在他的左手边,是飞马回京,悄悄潜入渊皇城的宝平王。
在他的右手边,是帮助他这些日子操持大小事务、联络诸王的擎苍王。
在三人身后,还站着数位宗室亲王。
所有人都是齐齐着甲悬刀,透出一股豁出一切搏命而生的勇气。
三皇子的目光沉默地扫过众人,没有说话,而是直接迈步走到最边上的两个死士跟前,伸出两只手,在他们的战甲肩上,沉沉地拍了拍。
而后,他就这样,一路走,一路拍过了所有人的肩膀。
他没有说话,但对这些刀马汉子而言,此时的行动与沉默,胜过了千言万语。
不少人都悄然红了眼眶,咬着牙,目光中,透出士为知己者死的决绝。
当三皇子重新回到队伍最前方的位置上,他没有说话,举起左手握拳,在自己的右胸口重重擂了擂。

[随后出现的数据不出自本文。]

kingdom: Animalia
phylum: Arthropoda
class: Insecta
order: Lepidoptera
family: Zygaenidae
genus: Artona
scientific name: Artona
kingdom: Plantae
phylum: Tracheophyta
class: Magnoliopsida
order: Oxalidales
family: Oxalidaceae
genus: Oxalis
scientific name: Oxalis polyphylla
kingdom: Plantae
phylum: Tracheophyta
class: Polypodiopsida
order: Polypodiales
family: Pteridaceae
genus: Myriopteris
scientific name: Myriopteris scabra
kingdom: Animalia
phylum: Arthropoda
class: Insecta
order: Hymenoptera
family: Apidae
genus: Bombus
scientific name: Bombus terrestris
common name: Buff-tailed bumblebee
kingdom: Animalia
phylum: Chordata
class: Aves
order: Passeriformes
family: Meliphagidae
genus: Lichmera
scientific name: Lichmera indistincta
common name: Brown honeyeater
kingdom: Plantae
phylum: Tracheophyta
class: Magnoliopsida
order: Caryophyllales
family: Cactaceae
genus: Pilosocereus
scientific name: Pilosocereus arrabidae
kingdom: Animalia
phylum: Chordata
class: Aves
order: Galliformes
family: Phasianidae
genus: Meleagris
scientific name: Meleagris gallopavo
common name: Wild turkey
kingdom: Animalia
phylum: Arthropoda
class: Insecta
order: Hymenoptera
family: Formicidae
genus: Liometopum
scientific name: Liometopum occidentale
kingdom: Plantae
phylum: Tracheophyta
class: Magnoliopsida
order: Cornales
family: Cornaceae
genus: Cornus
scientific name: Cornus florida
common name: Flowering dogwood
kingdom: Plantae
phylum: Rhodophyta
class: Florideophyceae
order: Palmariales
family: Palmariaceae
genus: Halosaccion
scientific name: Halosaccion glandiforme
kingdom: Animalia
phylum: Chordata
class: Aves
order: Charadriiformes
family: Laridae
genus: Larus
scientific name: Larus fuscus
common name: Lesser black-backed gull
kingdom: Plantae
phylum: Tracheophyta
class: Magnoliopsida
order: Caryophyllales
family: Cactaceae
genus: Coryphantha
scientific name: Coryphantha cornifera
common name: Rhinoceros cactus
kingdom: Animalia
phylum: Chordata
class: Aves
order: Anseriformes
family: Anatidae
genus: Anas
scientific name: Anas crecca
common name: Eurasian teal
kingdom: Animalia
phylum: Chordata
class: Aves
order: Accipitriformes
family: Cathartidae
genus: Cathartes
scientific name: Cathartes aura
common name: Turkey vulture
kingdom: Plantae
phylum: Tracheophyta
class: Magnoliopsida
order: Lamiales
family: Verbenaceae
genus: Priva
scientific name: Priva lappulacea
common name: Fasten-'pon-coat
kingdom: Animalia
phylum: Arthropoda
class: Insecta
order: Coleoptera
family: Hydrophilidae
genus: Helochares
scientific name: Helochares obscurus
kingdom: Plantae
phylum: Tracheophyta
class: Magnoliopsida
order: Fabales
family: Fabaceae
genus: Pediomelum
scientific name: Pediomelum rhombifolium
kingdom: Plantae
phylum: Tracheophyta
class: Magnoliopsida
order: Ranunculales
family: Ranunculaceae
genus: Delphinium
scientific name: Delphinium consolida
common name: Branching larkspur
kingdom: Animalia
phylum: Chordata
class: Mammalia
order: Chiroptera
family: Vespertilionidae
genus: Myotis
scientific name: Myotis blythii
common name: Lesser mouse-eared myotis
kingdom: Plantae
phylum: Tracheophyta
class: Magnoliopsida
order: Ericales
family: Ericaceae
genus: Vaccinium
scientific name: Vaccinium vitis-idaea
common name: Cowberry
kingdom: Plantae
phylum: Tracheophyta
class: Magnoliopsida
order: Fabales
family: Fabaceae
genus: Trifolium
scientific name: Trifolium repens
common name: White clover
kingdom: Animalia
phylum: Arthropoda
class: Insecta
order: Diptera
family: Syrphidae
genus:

回应他的,是下方整齐的握拳擂胸的声音,如同九天之上的沉闷雷响。
看着这一幕,宝平王等人也都面露振奋,跟着握拳,将胸膛擂得砰砰响。
三皇子放下手臂,深吸一口气,迈步走下。
他身后,诸位王爷,无声相随。
人群无声地分开一条道路,而后,所有人随着他们的方位默默转向。
当三皇子来到院门前,早有亲卫无声打开了院门。
他举起右手猛地向下一挥,带着人群如出笼之虎,冲出了这处院落。
甲叶的碰撞声如同骤雨前枝叶的摇摆。
当长街上密集的脚步声踏起,便似一场骤雨敲打在砖瓦之上。
众人在嘉福门外百步的一条偏暗小巷之中停下。
同样舍不得这场泼天的扶龙之功的羊先生,今日也沐猴而冠般的穿上了甲胄。
他走到巷口,站在阴影的最边缘,按照约定好的计划,一阵鸟叫声从他口中发出,叽叽喳喳地叫了几声。
三皇子屏息凝神,面色紧张地看着那两扇紧闭的宫门。
那道门就仿佛是横亘在他通往至尊之路上的天堑。
若能顺利迈过,大事可成。
若被拒之门外,则万事皆休。
宝平王在内的诸王也同样是面露紧张,一旦从突袭进入变成正面强攻,那他们这几百号人虽然精锐,胜算就几乎为零了,甚至根本就谈不上有什么胜算。
时间在这一刻变得无比漫长,每一个呼吸都似乎让人煎熬。
他们甚至都不知道过了多久,那两扇紧闭的宫门终于在他们期盼和不安之中,缓缓拉开了。
漆黑的门洞,看上去恐怖,但却仿佛是权力之神向他们张开的怀抱。